Firms seek alternative city fringe locations amid rising CBD rents
Occupiers are increasingly looking for alternative city fringe locations like Paya Lebar, HarbourFront, and Alexandra which offer greater affordability and value.
The office market is witnessing a shift towards flight-to-value, on the back of increasing rents and tight vacancies within the central business district (CBD), revealed a Colliers International report.
It noted that occupiers are increasingly looking for alternative city fringe locations which offer greater affordability and value as well as meet their evolving business needs.
In fact, Colliers Research data showed that the rental gap between the CBD and city fringe has widened to 22% in 2019 from 2011’s 8%. The average Grade A office rent within the city fringe now stands at $7.90 per square foot per month (psf pm), while those in the CBD is $10.08 psf pm.
“Business locations in the city fringe have strengthened their value proposition considerably in the past years with new builds as well as ongoing urban regeneration efforts undertaken by the government and developers.
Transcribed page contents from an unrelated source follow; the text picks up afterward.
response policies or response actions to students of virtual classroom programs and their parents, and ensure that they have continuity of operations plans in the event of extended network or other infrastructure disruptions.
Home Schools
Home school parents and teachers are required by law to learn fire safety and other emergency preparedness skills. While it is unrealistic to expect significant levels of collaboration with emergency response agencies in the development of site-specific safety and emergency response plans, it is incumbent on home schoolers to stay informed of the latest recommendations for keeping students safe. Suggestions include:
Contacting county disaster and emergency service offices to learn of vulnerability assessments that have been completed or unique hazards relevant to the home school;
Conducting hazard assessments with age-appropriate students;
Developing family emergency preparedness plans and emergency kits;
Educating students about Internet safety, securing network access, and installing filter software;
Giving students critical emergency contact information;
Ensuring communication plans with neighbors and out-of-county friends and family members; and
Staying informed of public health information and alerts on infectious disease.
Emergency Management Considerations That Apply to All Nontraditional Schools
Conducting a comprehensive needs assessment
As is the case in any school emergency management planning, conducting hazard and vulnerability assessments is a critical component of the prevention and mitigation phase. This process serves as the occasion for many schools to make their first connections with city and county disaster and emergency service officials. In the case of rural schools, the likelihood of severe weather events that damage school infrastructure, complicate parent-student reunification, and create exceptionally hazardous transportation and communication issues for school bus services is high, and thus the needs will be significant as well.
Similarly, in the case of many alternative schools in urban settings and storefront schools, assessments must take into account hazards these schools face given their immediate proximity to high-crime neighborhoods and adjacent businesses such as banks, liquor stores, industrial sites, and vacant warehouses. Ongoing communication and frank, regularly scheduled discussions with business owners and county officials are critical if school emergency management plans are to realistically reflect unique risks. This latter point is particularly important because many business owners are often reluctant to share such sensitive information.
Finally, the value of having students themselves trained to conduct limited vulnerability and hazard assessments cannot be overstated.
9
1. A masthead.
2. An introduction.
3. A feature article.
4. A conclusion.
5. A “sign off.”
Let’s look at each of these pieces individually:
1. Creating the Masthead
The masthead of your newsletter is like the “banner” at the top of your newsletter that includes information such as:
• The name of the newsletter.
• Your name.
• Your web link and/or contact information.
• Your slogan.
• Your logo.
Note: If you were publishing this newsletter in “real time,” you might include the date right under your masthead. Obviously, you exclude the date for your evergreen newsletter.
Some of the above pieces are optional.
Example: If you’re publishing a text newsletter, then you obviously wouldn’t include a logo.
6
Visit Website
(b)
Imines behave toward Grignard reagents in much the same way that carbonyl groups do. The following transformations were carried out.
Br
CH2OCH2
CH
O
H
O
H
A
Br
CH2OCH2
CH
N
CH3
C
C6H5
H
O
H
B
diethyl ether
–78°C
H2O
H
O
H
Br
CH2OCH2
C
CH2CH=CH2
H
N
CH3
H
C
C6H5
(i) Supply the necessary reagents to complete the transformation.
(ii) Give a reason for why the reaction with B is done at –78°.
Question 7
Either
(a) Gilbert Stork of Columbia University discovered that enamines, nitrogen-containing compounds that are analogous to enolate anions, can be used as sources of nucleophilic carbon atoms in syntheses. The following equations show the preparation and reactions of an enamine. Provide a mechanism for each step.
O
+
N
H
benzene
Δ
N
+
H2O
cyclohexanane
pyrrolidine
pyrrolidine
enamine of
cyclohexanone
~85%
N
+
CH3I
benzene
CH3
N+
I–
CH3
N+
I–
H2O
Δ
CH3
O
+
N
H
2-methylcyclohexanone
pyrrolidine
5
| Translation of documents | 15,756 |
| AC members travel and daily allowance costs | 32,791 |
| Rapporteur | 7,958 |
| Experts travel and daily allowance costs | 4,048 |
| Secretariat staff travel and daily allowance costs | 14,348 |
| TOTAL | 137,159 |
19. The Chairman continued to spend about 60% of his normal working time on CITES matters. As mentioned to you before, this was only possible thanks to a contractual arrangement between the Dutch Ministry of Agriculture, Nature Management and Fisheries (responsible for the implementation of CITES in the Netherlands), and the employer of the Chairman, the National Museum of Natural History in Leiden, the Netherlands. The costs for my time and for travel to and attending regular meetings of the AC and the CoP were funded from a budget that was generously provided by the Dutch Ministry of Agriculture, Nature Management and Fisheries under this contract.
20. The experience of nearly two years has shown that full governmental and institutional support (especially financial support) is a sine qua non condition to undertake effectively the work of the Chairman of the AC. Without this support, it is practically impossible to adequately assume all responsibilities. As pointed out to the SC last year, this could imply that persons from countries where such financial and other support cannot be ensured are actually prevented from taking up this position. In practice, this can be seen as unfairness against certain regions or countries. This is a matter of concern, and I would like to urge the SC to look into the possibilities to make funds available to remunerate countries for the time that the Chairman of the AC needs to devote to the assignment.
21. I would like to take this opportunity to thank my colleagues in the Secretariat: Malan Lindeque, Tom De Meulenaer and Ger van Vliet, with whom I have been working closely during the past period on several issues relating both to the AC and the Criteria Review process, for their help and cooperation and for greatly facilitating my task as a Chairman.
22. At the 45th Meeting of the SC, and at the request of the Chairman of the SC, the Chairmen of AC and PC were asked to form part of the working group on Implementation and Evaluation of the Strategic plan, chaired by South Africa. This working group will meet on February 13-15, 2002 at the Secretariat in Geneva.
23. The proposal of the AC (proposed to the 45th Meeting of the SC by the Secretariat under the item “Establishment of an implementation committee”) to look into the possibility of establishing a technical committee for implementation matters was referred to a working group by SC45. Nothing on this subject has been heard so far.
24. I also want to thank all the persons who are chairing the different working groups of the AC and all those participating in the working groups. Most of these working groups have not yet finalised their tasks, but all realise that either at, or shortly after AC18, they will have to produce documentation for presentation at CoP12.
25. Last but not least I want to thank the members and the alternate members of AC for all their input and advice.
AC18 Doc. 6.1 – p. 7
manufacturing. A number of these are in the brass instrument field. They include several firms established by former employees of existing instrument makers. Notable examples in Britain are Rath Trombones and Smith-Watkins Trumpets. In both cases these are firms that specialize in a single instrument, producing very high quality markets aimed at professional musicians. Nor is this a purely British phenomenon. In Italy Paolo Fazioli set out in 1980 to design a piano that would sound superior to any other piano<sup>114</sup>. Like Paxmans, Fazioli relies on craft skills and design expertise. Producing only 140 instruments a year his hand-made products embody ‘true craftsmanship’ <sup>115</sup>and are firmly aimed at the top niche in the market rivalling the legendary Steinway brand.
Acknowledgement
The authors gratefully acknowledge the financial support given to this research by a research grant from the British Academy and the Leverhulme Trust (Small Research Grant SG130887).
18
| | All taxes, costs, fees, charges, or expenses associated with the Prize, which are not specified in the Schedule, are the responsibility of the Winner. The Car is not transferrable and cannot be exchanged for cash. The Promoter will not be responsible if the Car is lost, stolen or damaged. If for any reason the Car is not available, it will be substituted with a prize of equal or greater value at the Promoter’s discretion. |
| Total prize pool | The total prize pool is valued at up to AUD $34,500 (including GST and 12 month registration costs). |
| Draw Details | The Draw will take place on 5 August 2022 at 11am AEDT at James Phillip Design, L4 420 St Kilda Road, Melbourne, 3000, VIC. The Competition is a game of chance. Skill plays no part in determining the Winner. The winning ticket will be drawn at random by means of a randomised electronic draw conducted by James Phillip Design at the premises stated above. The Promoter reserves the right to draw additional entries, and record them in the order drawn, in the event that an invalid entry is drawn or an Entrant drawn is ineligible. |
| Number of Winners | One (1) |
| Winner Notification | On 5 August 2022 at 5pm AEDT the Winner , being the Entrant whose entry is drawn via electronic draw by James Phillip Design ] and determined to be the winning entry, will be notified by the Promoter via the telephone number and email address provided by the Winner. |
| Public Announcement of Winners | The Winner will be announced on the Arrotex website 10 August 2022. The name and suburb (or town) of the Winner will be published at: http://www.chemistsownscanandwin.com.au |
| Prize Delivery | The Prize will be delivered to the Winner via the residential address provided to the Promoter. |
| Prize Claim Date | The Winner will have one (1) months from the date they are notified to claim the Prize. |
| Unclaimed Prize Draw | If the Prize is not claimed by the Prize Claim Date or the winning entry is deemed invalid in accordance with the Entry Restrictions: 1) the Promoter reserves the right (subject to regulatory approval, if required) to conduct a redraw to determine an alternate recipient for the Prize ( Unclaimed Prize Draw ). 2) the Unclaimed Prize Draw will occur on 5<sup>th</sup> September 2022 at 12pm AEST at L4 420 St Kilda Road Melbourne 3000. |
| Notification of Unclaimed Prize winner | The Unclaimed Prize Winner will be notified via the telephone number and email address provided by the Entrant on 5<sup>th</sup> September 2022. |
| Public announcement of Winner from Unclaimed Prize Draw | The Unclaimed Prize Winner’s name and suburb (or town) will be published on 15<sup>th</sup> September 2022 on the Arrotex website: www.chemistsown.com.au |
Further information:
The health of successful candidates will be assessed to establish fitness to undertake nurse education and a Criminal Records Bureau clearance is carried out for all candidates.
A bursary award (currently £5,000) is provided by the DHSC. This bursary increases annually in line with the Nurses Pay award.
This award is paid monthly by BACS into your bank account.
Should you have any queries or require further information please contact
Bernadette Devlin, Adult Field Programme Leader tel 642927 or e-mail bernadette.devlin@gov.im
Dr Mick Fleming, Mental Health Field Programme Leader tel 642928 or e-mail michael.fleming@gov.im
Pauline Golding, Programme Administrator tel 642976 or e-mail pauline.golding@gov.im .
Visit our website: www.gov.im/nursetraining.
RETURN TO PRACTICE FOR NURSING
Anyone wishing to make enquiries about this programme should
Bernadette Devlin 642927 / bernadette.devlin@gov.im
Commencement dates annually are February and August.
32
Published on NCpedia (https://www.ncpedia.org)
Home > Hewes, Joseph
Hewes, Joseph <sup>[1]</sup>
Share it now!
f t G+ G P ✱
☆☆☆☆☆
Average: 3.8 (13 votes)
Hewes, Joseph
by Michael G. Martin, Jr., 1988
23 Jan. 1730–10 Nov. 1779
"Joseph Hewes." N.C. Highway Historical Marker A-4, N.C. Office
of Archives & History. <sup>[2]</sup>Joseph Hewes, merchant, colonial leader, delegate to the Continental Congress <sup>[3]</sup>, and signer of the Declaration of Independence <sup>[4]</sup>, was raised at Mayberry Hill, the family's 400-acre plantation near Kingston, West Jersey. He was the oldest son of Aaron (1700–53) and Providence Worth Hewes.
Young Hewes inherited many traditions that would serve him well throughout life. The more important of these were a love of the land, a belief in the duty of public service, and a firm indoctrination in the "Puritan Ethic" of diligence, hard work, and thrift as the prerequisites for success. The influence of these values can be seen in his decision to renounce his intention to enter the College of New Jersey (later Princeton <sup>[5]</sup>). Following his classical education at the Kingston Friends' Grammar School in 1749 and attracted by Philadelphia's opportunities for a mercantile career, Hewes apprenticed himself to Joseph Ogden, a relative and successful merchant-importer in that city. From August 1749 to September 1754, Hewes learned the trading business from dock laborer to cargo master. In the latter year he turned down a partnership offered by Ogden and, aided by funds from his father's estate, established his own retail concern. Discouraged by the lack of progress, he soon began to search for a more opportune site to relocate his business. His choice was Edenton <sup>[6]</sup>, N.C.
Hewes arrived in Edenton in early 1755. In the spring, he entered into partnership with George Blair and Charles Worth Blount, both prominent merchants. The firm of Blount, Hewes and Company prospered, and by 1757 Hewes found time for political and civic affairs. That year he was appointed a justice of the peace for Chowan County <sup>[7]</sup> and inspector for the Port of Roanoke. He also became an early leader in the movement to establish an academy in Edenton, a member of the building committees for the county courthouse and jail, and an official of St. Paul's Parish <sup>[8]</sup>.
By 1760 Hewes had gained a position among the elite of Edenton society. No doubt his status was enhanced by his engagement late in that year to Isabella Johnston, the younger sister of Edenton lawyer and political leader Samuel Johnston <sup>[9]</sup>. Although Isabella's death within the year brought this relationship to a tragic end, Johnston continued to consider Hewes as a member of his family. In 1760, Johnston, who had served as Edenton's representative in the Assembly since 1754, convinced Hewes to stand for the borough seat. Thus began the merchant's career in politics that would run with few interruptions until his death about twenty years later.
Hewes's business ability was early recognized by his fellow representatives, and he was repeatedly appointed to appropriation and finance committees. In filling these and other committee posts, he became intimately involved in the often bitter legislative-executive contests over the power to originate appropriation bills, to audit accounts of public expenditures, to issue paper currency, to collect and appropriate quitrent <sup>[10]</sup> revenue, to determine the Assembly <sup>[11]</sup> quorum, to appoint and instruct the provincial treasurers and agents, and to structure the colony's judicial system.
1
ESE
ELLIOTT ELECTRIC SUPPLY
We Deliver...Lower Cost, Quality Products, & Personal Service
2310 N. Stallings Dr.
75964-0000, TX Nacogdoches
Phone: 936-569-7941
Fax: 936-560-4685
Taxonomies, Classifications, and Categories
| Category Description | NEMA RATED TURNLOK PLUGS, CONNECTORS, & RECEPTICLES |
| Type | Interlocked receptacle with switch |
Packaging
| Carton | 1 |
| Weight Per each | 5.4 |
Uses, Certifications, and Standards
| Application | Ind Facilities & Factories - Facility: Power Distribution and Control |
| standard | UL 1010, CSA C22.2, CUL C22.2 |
These locations offer quality business space with reasonable rents, good infrastructure, and are closer to sizable residential enclaves, which provide a ready talent pool for occupiers,” said Tricia Song, head of research for Singapore at Colliers International.
In particular, city fringe locations Alexandra, Paya Lebar and HarbourFront have reshaped the city-state’s fringe office market while offering occupiers optimal quality and price mix.
Alexandra Precinct, for instance, is primarily rejuvenated by Mapletree Business City (MBC). Completed in 2016, MBC along with neighbouring buildings Alexandra Technopark, PSA Building and Alexandra Point offers more than five million sq ft of business space, some of which come with Grade-A office specifications.
Paya Lebar and HarbourFront, on the other hand, each offers over 1.6 million sq ft net lettable area of office space.
“Among the three precincts, we believe Paya Lebar have the most to offer in terms of accessibility (proximity to Paya Lebar MRT station which is an interchange for the East-West line and Circle line) and availability of quality office stock (availability of space in Paya Lebar Quarter), although rents are relatively higher than the other two precincts,” said Song.
Colliers Research noted that city fringe business space offers good investment prospects in terms of capital appreciation and rental growth, especially in areas zoned as part of the urban transformation plans of the government.
As of Q3 2019, City Fringe Grade A offices has a cap rate of 3.7% to 4%, compared to 3.15% to 3.50% for CBD Grade A offices. Year-to-date Q3 2019, City Fringe Grade A rents rose 18.4% to $7.90 psf pm, driven by benign demand-supply dynamics.
“Going forward, we forecast stable rental growth of 2.4% compound annual growth rate (CAGR) from 2019-2023 (4% in 2019 and 2% in 2020) as supply remains tight,” added Colliers.